Re: Dark Dominicks going unfilled
Posted: January 31st, 2016, 8:19 pm
As for the quick pull-out of Dominick's while Genuardi's was a bit slower, remember Genuardi's had C&S-based warehouses doing the work and they could survive off of that (or even the other C&S-operated warehouse that did the Safeway stores in the East). Dominick's had its own warehouse and couldn't do a slow phaseout like Genuardi's could.
I don't know how much those 19 dark stores would really work though in keeping out market share, or even if they would've been still viable for grocery use. The plan might even be to sell of the higher-valued locations to pay down debt, just as they did with other divisions in the LLC days. Albertsons even renewed a lease for a Florida store (4466, I believe) prior to closing it and eventually sold it to Walmart Neighborhood Market a few years later.storewanderer wrote: It would not surprise me if they started talking while Dominicks was in the process of closing (while other stores had already been making offers on some stores) or very shortly after. This may have motivated Safeway to hold on to more of those properties than they normally would have held on to when "exiting a market." Those empty Dominicks would be very attractive to Albertsons to help keep a competitor out that may impact Jewel and they realized this was a "silent benefit" of buying Safeway.

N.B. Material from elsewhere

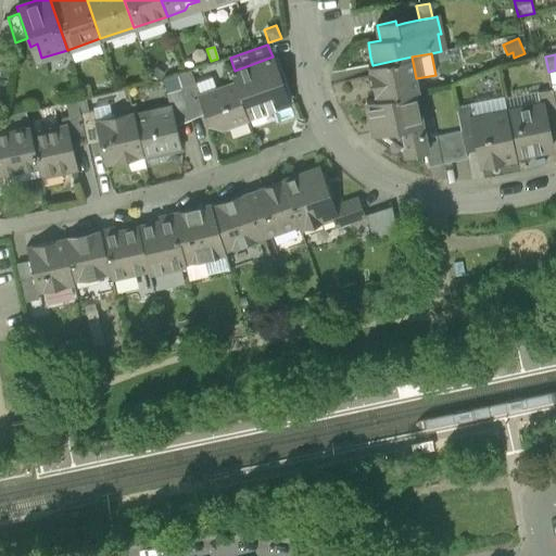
[(230,72),(235,84),(248,121),(287,106),(280,87),(282,84),(279,74),(276,75),(269,60),(274,59),(273,57),(235,71),(230,72)]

Honestly, they should've paid attention when Albertsons was selling off stores to the #1 competitors in Florida and Texas, which gave both dark stores to play with (or a monopoly). But I digress...Also the FTC should have studied those dark stores in Chicago and required divesting as necessary. When ABS/ASC merged in 1999 they looked at each company's development sites and even required some sites to be divested off. I feel like the FTC really rubber stamped the Albertsons/Safeway merger.